I was recently surprised to discover that California has price controls which are designed to encourage hoarding in emergencies and to discourage stockpiling in preparation for emergencies. The law in question is called an anti-gouging law, and temporarily limits price increases to 10 percent in some emergencies. I’ve seen conflicting reports about whether Bush’s declaration of emergency triggers the price controls, or whether it requires a state declaration of emergency. The governator has indicated that he has no plans to join the Bush/Lockyer exploitation of Katrina, but my limited observations suggest that gas stations in the bay area have limited their gas prices increases to 10 percent, and a few of them ran out of gas over the weekend.

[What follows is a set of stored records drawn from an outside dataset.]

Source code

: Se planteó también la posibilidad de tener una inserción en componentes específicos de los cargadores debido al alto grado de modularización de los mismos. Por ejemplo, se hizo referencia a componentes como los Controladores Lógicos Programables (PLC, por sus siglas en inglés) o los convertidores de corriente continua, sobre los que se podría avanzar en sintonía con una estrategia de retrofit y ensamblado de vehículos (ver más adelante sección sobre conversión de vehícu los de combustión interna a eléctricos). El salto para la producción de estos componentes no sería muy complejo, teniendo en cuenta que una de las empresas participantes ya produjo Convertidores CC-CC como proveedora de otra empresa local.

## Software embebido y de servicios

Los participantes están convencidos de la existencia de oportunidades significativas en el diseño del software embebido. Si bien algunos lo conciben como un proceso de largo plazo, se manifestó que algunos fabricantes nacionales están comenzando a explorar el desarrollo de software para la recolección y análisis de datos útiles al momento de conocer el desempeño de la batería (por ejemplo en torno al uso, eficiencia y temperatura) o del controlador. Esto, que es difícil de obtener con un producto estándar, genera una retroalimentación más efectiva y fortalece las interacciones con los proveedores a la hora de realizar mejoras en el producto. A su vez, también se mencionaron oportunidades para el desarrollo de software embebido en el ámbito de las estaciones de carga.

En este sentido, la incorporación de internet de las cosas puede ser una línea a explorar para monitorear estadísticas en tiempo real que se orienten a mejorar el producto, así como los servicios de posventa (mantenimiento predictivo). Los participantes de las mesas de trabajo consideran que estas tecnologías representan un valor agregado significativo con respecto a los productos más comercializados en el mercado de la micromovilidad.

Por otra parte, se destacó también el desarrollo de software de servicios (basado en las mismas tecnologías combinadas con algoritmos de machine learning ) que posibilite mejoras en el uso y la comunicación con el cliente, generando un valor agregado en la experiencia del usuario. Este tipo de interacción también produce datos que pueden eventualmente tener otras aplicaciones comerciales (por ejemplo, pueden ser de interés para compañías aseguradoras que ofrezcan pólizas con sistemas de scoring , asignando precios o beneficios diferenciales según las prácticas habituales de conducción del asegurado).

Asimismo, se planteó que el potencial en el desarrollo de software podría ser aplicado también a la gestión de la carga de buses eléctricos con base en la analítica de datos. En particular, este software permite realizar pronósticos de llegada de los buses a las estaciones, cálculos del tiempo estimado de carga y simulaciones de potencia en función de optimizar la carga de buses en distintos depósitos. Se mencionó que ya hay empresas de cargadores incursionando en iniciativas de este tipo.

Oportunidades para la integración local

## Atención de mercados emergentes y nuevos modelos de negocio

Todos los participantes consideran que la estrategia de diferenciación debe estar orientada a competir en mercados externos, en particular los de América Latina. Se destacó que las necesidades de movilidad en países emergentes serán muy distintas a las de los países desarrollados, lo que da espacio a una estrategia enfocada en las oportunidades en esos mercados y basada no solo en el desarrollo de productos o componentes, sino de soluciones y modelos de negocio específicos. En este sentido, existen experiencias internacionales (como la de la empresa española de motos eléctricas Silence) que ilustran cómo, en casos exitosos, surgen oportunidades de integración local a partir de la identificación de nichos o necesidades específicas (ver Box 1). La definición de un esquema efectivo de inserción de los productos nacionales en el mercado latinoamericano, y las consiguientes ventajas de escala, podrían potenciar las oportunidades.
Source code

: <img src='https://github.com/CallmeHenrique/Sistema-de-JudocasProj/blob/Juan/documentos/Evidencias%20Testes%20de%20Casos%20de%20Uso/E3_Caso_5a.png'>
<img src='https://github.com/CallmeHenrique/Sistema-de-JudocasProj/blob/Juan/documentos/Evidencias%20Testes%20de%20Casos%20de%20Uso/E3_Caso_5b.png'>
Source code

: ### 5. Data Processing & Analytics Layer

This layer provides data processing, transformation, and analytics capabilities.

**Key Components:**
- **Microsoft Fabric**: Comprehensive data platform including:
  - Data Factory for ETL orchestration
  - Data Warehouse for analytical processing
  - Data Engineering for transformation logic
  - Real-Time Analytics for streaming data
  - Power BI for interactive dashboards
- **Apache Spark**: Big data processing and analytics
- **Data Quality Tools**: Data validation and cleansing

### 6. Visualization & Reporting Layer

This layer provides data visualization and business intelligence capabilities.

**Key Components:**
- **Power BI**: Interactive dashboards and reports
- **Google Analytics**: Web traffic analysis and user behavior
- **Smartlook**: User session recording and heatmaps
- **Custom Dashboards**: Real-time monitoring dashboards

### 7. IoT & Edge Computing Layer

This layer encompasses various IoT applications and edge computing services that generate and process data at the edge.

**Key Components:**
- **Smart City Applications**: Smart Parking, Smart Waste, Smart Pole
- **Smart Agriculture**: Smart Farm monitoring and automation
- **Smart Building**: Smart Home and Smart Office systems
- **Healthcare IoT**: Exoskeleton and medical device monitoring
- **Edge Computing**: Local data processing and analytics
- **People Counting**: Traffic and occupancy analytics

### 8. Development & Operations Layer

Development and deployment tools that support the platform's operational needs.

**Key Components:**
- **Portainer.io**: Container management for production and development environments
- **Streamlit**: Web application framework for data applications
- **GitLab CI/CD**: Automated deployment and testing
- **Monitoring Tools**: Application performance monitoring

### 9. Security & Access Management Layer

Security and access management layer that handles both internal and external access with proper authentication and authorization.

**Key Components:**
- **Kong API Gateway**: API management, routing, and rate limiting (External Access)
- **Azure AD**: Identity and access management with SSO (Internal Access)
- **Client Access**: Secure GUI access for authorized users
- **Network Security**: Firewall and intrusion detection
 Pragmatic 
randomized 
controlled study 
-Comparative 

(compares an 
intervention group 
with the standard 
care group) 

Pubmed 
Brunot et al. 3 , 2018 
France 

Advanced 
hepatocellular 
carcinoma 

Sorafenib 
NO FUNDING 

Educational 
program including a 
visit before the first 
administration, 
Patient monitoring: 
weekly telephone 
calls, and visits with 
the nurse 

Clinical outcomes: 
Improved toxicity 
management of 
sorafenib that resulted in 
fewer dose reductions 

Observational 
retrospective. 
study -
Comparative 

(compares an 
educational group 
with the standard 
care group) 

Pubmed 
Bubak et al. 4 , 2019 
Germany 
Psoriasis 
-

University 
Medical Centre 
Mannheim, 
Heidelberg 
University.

It looks like the gas supply problems will ease soon enough that the price controls won’t have done much harm this time (diversions of gas shipments that were intended for other parts of the world will any week now spread the supply reduction over large enough regions that a fairly small price premium over what would have prevailed without Katrina should keep supply and demand in balance).
On a related note, Alex Tabarrok made a claim that suspending gas taxes won’t help consumers. I’m suspicious of his belief that a temporary suspension will have little effect on supply. I expect that oil companies will have an important incentive to draw down their inventory more than they otherwise would, especially just before the taxes are reinstated (since their profit margins will decline when taxes resume). I expect this effect to reduce prices to consumers by a modest fraction of the amount of tax relief. This will come at the cost of increased vulnerability to new supply disruptions. I doubt that the voters who have caused politicians to suspend gas taxes have given much thought to the wisdom of this tradeoff.